I think I need to choose an element to pair it with 3, i.e. (3,x). But I don't see how to find such an element.

Answer 1

In general, given a positive number $p$ that is prime in $\mathbb Z$, and a squarefree number $d$ coprime to $p$ such that $$\left(\frac{d}{p}\right) = 1,$$ find the smallest positive integer $n$ such that $n^2 \equiv d \pmod p$, then $\langle p \rangle = \langle p, n - \sqrt d \rangle \langle p, n + \sqrt d \rangle$.

In this instance $p$ is 3 and $d = -5$. Indeed $$\left(\frac{-5}{3}\right) = 1,$$ $-5 \equiv 1 \pmod 3$, and obviously $1^2 \equiv 1 \pmod 3$. Then $1 - \sqrt{-5}$ and $1 + \sqrt{-5}$ are both numbers with norm divisible by 3.

Furthermore, any number in $\mathbb Z[\sqrt{-5}]$ with norm divisible by 3 belongs in either one of these two ideals: $\langle 3, 1 - \sqrt{-5} \rangle$ or $\langle 3, 1 + \sqrt{-5} \rangle$. For example, $4 + \sqrt{-5} = 3 + (1 + \sqrt{-5})$ and hence $(4 + \sqrt{-5}) \in \langle 3, 1 + \sqrt{-5} \rangle$. Likewise $(4 - \sqrt{-5}) \in \langle 3, 1 - \sqrt{-5} \rangle$.

Neither of these two ideals can contain numbers with norm divisible by 2 but not by 3. For example, prove that $(3 + \sqrt{-5}) \not\in \langle 3, 1 + \sqrt{-5} \rangle$.

Since norms are multiplicative, it's a given that all nonzero numbers in $\langle 3 \rangle$ have norms divisible by 9 and all nonzero numbers in $\langle 1 - \sqrt{-5} \rangle$ have norms divisible by 6. Same goes for $\langle 1 + \sqrt{-5} \rangle$.
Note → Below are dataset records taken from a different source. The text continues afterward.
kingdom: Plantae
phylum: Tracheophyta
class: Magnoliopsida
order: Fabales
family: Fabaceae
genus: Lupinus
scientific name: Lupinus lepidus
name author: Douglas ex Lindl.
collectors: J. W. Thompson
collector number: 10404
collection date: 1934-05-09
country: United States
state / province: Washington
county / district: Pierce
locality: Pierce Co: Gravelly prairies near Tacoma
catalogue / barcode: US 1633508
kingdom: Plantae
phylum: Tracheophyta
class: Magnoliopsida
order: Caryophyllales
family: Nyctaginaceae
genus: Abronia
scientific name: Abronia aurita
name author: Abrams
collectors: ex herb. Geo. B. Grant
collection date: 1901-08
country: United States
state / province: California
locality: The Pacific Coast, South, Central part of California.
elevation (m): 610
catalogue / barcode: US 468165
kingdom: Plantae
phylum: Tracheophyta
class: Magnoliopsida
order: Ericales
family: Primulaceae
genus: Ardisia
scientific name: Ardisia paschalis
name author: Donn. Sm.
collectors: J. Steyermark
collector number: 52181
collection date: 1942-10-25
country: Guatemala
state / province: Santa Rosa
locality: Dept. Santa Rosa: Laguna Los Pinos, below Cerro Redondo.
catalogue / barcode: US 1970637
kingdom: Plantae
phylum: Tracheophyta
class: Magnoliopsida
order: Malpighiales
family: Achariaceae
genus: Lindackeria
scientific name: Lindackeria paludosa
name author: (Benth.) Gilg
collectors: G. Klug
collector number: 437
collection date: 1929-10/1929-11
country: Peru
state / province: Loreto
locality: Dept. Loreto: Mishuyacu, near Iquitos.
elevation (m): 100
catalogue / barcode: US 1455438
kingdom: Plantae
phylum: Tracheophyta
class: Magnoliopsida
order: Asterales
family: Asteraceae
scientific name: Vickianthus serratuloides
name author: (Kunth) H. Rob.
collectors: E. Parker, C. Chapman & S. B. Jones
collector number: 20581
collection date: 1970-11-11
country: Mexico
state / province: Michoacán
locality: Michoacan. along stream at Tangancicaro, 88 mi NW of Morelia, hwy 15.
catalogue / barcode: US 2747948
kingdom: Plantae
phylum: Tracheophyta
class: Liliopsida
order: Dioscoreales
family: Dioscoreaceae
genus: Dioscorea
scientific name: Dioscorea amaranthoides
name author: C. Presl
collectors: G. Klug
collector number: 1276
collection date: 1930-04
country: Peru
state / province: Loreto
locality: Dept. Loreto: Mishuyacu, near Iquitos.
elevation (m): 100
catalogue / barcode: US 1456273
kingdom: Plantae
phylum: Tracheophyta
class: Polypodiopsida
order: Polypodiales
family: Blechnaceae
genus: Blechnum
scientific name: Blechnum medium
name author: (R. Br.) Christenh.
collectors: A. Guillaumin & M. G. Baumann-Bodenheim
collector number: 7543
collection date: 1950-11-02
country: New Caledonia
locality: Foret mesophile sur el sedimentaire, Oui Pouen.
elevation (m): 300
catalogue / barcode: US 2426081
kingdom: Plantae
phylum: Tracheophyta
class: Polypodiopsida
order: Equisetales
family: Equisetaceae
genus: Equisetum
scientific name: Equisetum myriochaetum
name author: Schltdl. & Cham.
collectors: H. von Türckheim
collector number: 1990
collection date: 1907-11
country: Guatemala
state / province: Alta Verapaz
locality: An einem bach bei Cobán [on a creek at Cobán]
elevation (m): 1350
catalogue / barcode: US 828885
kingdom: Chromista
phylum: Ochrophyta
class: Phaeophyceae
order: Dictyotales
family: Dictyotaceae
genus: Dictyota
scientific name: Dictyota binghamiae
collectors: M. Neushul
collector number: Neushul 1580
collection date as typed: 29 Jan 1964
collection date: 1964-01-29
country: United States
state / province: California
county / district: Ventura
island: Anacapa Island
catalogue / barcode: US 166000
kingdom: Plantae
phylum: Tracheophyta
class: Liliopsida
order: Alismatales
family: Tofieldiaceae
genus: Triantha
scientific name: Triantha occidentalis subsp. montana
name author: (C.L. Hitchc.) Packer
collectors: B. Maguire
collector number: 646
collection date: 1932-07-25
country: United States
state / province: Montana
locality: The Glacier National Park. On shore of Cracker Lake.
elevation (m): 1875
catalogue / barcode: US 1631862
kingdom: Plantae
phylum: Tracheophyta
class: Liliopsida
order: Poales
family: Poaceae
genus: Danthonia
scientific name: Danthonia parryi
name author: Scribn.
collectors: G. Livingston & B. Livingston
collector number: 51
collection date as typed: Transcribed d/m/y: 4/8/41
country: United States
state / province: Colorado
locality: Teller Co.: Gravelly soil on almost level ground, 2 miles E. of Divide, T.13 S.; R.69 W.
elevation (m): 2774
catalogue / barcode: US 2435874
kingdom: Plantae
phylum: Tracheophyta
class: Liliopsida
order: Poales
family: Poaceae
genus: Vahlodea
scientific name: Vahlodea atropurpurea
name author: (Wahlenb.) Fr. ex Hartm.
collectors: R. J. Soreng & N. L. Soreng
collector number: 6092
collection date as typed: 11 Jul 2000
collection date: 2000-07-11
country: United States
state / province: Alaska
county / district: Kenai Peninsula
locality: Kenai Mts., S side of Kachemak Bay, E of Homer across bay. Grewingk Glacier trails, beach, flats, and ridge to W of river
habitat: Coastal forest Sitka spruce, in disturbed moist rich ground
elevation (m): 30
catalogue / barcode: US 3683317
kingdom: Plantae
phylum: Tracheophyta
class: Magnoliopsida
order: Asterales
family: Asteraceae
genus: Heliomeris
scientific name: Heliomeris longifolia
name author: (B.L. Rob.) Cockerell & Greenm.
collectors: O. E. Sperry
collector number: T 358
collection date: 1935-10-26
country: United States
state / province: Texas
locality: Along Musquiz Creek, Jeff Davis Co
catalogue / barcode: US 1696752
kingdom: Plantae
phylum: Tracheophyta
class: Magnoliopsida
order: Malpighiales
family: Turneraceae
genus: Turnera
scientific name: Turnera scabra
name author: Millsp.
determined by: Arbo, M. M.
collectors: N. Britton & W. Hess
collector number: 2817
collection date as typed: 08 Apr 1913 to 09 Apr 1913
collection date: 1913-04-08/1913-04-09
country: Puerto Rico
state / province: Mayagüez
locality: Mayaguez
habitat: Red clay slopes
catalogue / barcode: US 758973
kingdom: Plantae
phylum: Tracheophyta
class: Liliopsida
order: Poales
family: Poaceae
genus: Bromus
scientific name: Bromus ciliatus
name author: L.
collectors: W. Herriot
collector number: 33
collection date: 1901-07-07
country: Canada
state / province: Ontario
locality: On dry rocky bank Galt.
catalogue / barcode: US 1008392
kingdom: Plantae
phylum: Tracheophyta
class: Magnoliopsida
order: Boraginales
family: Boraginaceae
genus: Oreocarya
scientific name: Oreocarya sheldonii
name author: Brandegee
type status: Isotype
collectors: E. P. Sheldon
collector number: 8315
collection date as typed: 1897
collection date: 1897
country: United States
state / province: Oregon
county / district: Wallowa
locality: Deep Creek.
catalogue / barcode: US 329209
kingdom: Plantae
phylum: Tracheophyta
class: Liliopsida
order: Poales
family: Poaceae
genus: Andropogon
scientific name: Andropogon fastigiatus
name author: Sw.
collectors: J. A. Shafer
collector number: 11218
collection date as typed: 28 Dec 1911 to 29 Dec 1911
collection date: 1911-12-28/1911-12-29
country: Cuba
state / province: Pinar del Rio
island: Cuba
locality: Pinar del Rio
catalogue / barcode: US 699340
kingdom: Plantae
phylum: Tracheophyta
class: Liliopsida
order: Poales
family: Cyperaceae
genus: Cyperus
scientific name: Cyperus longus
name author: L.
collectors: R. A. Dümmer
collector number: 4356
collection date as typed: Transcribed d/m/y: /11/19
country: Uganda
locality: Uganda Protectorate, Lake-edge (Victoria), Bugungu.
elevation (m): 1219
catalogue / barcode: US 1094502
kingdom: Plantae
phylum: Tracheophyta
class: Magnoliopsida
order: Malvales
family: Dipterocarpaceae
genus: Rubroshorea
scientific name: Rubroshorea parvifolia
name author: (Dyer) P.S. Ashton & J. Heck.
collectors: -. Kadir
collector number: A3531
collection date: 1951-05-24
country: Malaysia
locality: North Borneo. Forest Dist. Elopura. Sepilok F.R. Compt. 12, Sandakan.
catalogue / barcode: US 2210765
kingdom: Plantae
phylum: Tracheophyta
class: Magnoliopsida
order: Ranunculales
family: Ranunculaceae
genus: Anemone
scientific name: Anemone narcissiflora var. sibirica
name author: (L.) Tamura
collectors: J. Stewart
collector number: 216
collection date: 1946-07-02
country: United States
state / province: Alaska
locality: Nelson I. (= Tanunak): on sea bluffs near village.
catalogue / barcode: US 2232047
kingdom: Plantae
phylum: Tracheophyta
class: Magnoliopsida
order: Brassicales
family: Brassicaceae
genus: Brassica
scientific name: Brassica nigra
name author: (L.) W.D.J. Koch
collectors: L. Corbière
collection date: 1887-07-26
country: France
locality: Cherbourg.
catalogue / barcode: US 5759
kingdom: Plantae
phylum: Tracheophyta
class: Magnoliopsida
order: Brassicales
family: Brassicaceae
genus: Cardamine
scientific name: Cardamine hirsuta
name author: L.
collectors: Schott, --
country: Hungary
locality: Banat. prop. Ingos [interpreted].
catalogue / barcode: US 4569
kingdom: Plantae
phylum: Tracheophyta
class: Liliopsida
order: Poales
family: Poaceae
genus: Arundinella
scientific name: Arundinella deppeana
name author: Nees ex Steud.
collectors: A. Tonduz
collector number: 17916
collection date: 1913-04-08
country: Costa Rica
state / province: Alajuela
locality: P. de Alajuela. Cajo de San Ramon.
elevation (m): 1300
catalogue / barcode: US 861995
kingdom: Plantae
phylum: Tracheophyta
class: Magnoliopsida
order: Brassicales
Then you just need to prove that all numbers of the form $3x + y(1 \pm \sqrt{-5})$, with both $x$ and $y$ being any numbers from $\mathbb Z[\sqrt{-5}]$, have norms divisible by 3. And lastly that any ideal properly containing $\langle 3, 1 - \sqrt{-5} \rangle$ or $\langle 3, 1 + \sqrt{-5} \rangle$ is the whole ring.

Answer 2

The ideals $I\subset R$ containing the principal ideal $(3)\subset R$ correspond bijectively with the ideals of $R/(3)$. This quotient is isomorphic to $\Bbb{F}_3\times\Bbb{F}_3$, which has four ideals. Which of these correspond to maximal ideals of $R$?